2. Promotion of true belief: Protestantism is built upon a distrust of one man’s or one institution’s ability to infallibly dogmatize truth to the exclusion of one’s personal convictions. In other words, Protestants hold to the position that belief cannot be outsourced to any human authority or tradition. Protestants believe that truth must be “adduced” by the individual before it can be truly believed. It is not that Protestants don’t recognize or respect authorities other than themselves, but that they understand that belief is ultimately an internal act of an individual’s will which requires true personal conviction. Protestants recognize the risk of “putting a Bible in everyone’s hands.” We recognize that in doing so we are allowing for the possibility of error and heresy. But we also recognize that the possibility of true conviction necessitates the possibility of error. In this, it is worth the risk. The personal conviction, however, should be fueled and feed from trusted outside sources, but, in the end, those outside sources cannot make the decisions for the us. Therefore, in my opinion, Protestantism allows for true belief more than any other Christian tradition.

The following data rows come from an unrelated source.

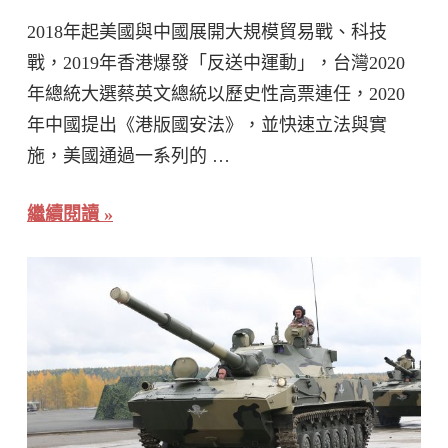
2018年起美國與中國展開大規模貿易戰、科技
戰，2019年香港爆發「反送中運動」，台灣2020
年總統大選蔡英文總統以歷史性高票連任，2020
年中國提出《港版國安法》，並快速立法與實
施，美國通過一系列的 …
繼續閱讀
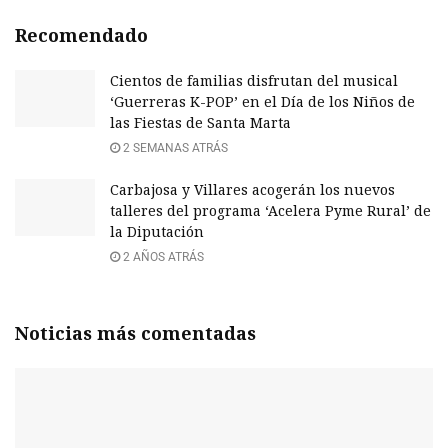
Recomendado
Cientos de familias disfrutan del musical
‘Guerreras K-POP’ en el Día de los Niños de
las Fiestas de Santa Marta
2 SEMANAS ATRÁS
Carbajosa y Villares acogerán los nuevos
talleres del programa ‘Acelera Pyme Rural’ de
la Diputación
2 AÑOS ATRÁS
Noticias más comentadas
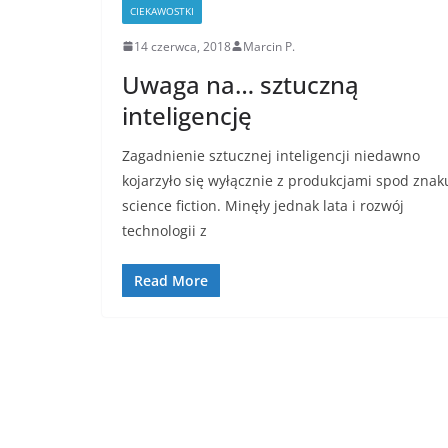
CIEKAWOSTKI
14 czerwca, 2018
Marcin P.
Uwaga na… sztuczną
inteligencję
Zagadnienie sztucznej inteligencji niedawno
kojarzyło się wyłącznie z produkcjami spod znak
science fiction. Minęły jednak lata i rozwój
technologii z
Read More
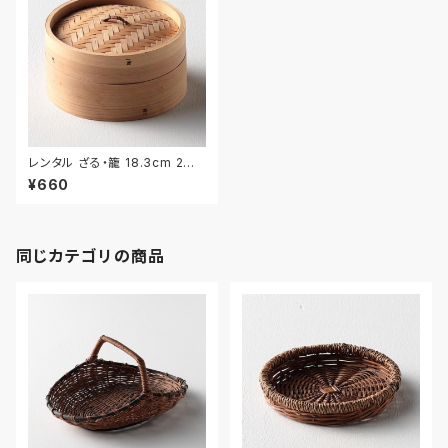
レンタル ざる・籠 18.3cm 2枚
セット｜ZAR037
¥660
同じカテゴリの商品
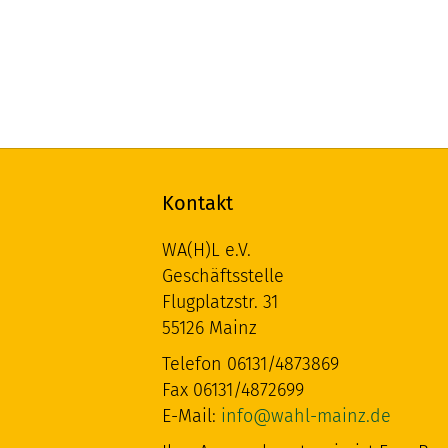
Kontakt
WA(H)L e.V.
Geschäftsstelle
Flugplatzstr. 31
55126 Mainz
Telefon 06131/4873869
Fax 06131/4872699
E-Mail:
info@wahl-mainz.de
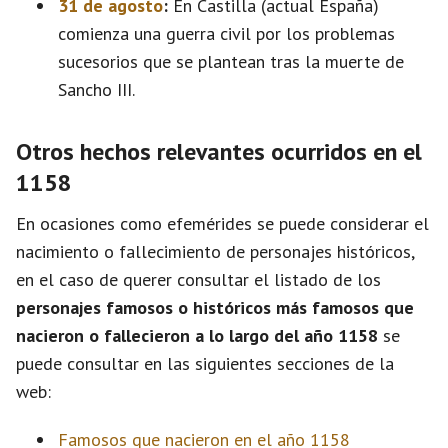
31 de agosto
:
En Castilla (actual España)
comienza una guerra civil por los problemas
sucesorios que se plantean tras la muerte de
Sancho III.
Otros hechos relevantes ocurridos en el
1158
En ocasiones como efemérides se puede considerar el
nacimiento o fallecimiento de personajes históricos,
en el caso de querer consultar el listado de los
personajes famosos o históricos más famosos que
nacieron o fallecieron a lo largo del año 1158
se
puede consultar en las siguientes secciones de la
web:
Famosos que nacieron en el año 1158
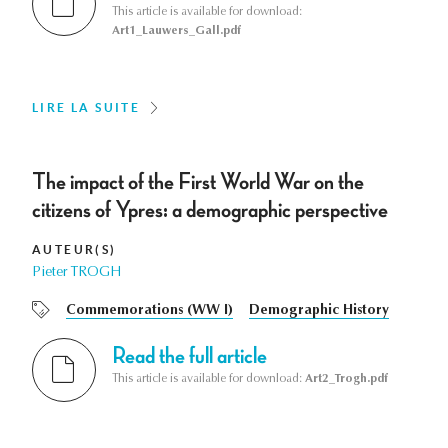
This article is available for download:
Art1_Lauwers_Gall.pdf
LIRE LA SUITE
The impact of the First World War on the
citizens of Ypres: a demographic perspective
AUTEUR(S)
Pieter TROGH
Commemorations (WW I)
Demographic History
Read the full article
This article is available for download:
Art2_Trogh.pdf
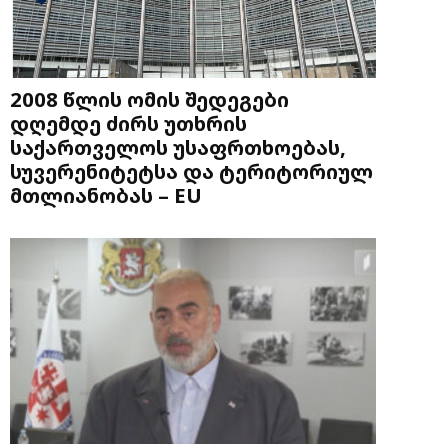
2008 წლის ომის შედეგები
დღემდე ძირს უთხრის
საქართველოს უსაფრთხოებას,
სუვერენიტეტსა და ტერიტორიულ
მთლიანობას – EU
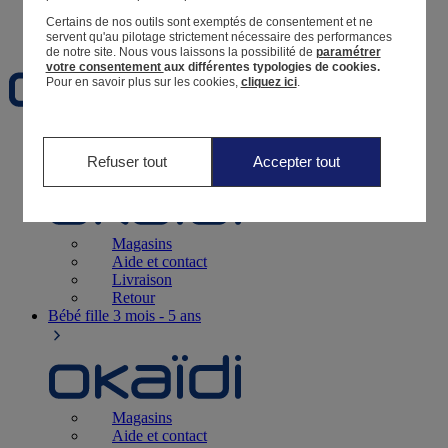
Certains de nos outils sont exemptés de consentement et ne
Favoris
servent qu'au pilotage strictement nécessaire des performances
de notre site.
Nous vous laissons la possibilité de
paramétrer
votre consentement
aux différentes typologies de cookies.
Pour en savoir plus sur les cookies,
cliquez ici
.
Naissance
0-12 mois
Refuser tout
Accepter tout
Magasins
Aide et contact
Livraison
Retour
Bébé fille
3 mois - 5 ans
Magasins
Aide et contact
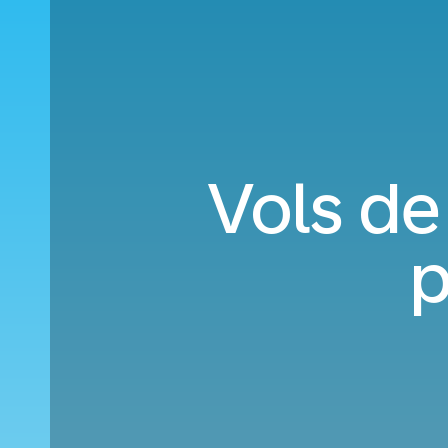
Vols de
p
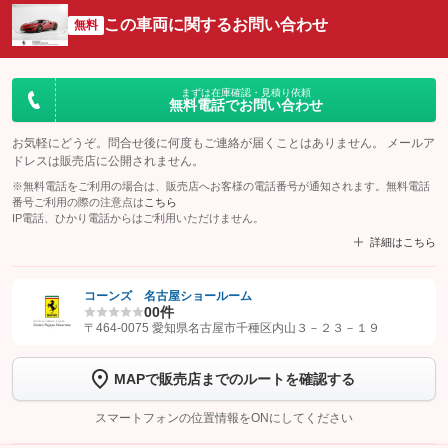
この車両に関するお問い合わせ
無料
まずは在庫確認・見積り依頼
無料電話でお問い合わせ
お気軽にどうぞ。問合せ後に何度もご連絡が届くことはありません。 メールア
ドレスは販売店に公開されません。
※無料電話をご利用の場合は、販売店へお客様の電話番号が通知されます。無料電話
番号ご利用の際の注意点は
こちら
IP電話、ひかり電話からはご利用いただけません。
詳細はこちら
コーンズ 名古屋ショールーム
0
0件
【STEP1】
認証画面でグーネットを友だち追加してから「許可する」ボタンを押
〒464-0075 愛知県名古屋市千種区内山３－２３－１９
します
MAPで販売店までのルートを確認する
【STEP2】
トーク画面で
ボタンをタップして問い合わせを
完了してください。
スマートフォンの位置情報をONにしてください
こちら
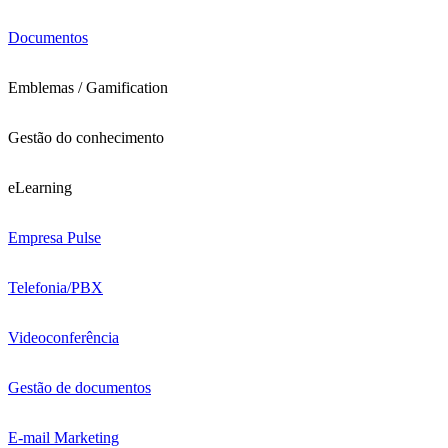
Documentos
Emblemas / Gamification
Gestão do conhecimento
eLearning
Empresa Pulse
Telefonia/PBX
Videoconferência
Gestão de documentos
E-mail Marketing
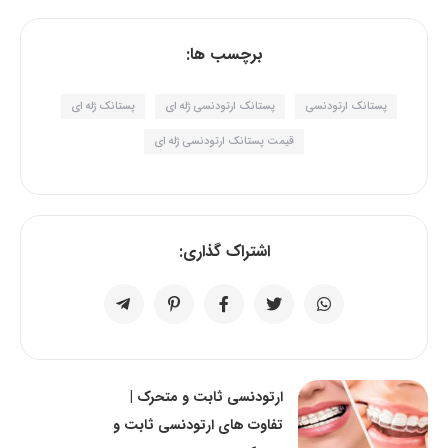
برچسب ها:
پستانک ارتودنسی
پستانک ارتودنسی ژله ای
پستانک ژله ای
قیمت پستانک ارتودنسی ژله ای
اشتراک گذاری:
ارتودنسی ثابت و متحرک |
تفاوت های ارتودنسی ثابت و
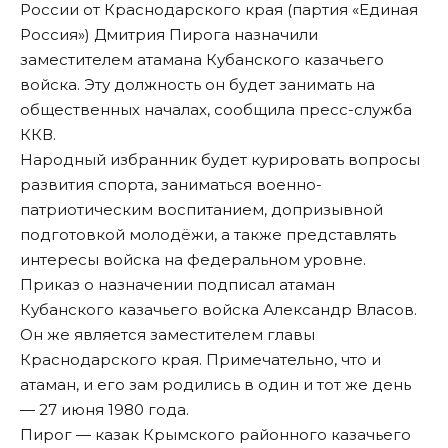
России от Краснодарского края (партия «Единая
Россия») Дмитрия Пирога назначили
заместителем атамана Кубанского казачьего
войска. Эту должность он будет занимать на
общественных началах, сообщила пресс-служба
ККВ.
Народный избранник будет курировать вопросы
развития спорта, заниматься военно-
патриотическим воспитанием, допризывной
подготовкой молодёжи, а также представлять
интересы войска на федеральном уровне.
Приказ о назначении подписал атаман
Кубанского казачьего войска Александр Власов.
Он же является заместителем главы
Краснодарского края. Примечательно, что и
атаман, и его зам родились в один и тот же день
— 27 июня 1980 года.
Пирог — казак Крымского районного казачьего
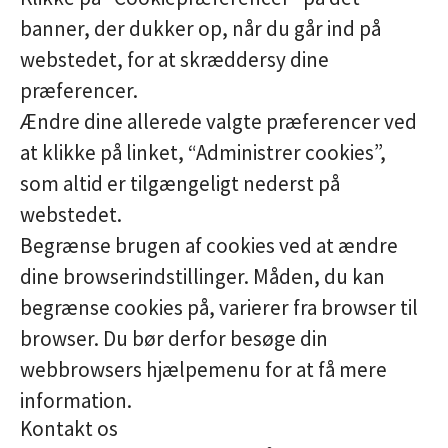
banner, der dukker op, når du går ind på
webstedet, for at skræddersy dine
præferencer.
Ændre dine allerede valgte præferencer ved
at klikke på linket, “Administrer cookies”,
som altid er tilgængeligt nederst på
webstedet.
Begrænse brugen af cookies ved at ændre
dine browserindstillinger. Måden, du kan
begrænse cookies på, varierer fra browser til
browser. Du bør derfor besøge din
webbrowsers hjælpemenu for at få mere
information.
Kontakt os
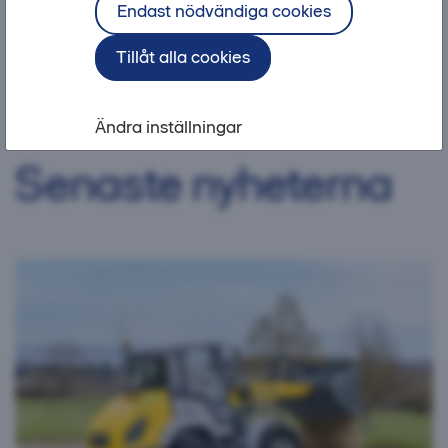
Endast nödvändiga cookies
Hitta rätt produkter för ditt projekt
Tillåt alla cookies
Vad letar du efter?
Ändra inställningar
Senaste nyheterna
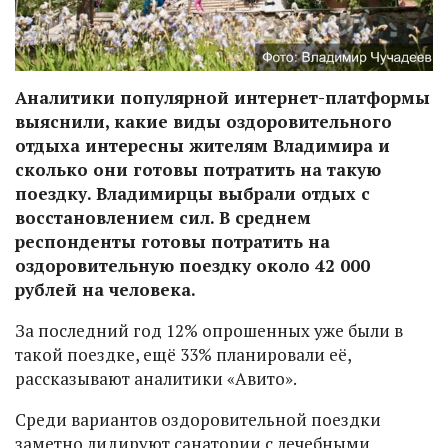
Аналитики популярной интернет-платформы
выяснили, какие виды оздоровительного
отдыха интересны жителям Владимира и
сколько они готовы потратить на такую
поездку. Владимирцы выбрали отдых с
восстановлением сил. В среднем
респонденты готовы потратить на
оздоровительную поездку около 42 000
рублей на человека.
За последний год 12% опрошенных уже были в
такой поездке, ещё 33% планировали её,
рассказывают аналитики «Авито».
Среди вариантов оздоровительной поездки
заметно лидируют санатории с лечебными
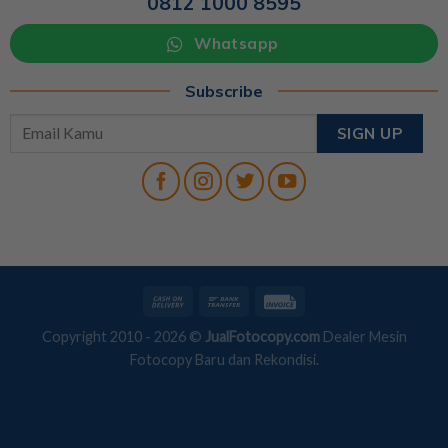
0812 1000 8595
Whatsapp
Subscribe
Copyright 2010 - 2026 ©
JualFotocopy.com
Dealer Mesin
Fotocopy Baru dan Rekondisi.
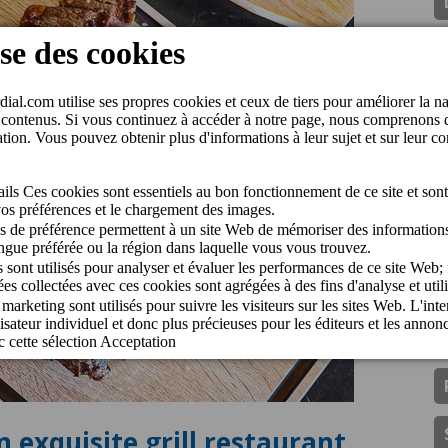
n exquisite grill restaurant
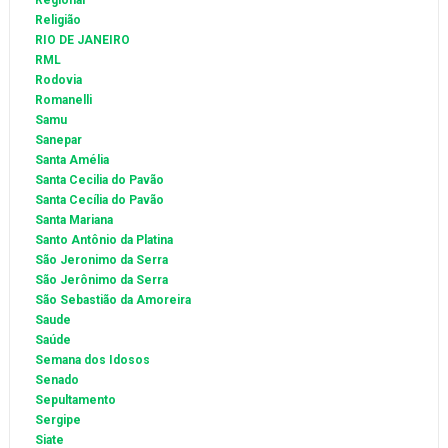
Regional
Religião
RIO DE JANEIRO
RML
Rodovia
Romanelli
Samu
Sanepar
Santa Amélia
Santa Cecilia do Pavão
Santa Cecília do Pavão
Santa Mariana
Santo Antônio da Platina
São Jeronimo da Serra
São Jerônimo da Serra
São Sebastião da Amoreira
Saude
Saúde
Semana dos Idosos
Senado
Sepultamento
Sergipe
Siate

3. Allowance of true scholarship: Closely connected to the second is the allowance of true scholarship. In other words, Protestants are not under a necessary mandate to conform to a traditional system. The scholarship produced in biblical studies and theology is not an exercise in confirming an established tradition of dogma. If one were simply to enter scholarship to prove what a tradition mandates they prove, scholarship becomes and exercise in confirming prejudice. This is not true scholarship. Protestants are free to question, search, deny, confirm, doubt, and change in a way that other dogmatic traditions are not. Again, this is risky, but, in the end, it does not mandate a certain conclusion and can evaluate the evidence more objectively. In other words, Protestants don’t have to be lawyers defending a client of tradition, but they are investigators of truth. They can be critical scholars. Whether or not we always practice this is a different matter. But the issue is one of allowance. Protestants can be critical scholars who are willing to let the evidence take them wherever it leads, not simply to a predetermined destination. Therefore, I believe Protestants can practice true scholarship to a degree that other traditions cannot.

I think that all of these provide the basis for why I believe Protestantism will always remain strong even in the midst of our weaknesses. Please understand that I respect other Christian traditions. I love the faith and stance of all those who, traditionally or not, are Christocentric, believing Christ—the God-man—is the center of all things. But everyone must understand that I am Protestant for a reason. I simply believe that it offers strengths that are stronger than the strengths of other tradition. I also believe that its weaknesses are not as weak as the weaknesses of other traditions.

Also be aware that I understand that the traditional answers for “Why I am Protestant”—”because it is biblical,” “because it provides personal assurance,” “because I believe in salvation by faith alone,” or “because I don’t believe in the Pope”—are not unimportant in my mind. However, these reasons are primarily methodological rather than theological. They provide the basis for our theological stance, which, indeed, is of ultimate importance.

It is because of this, I am proud to be a Protestant.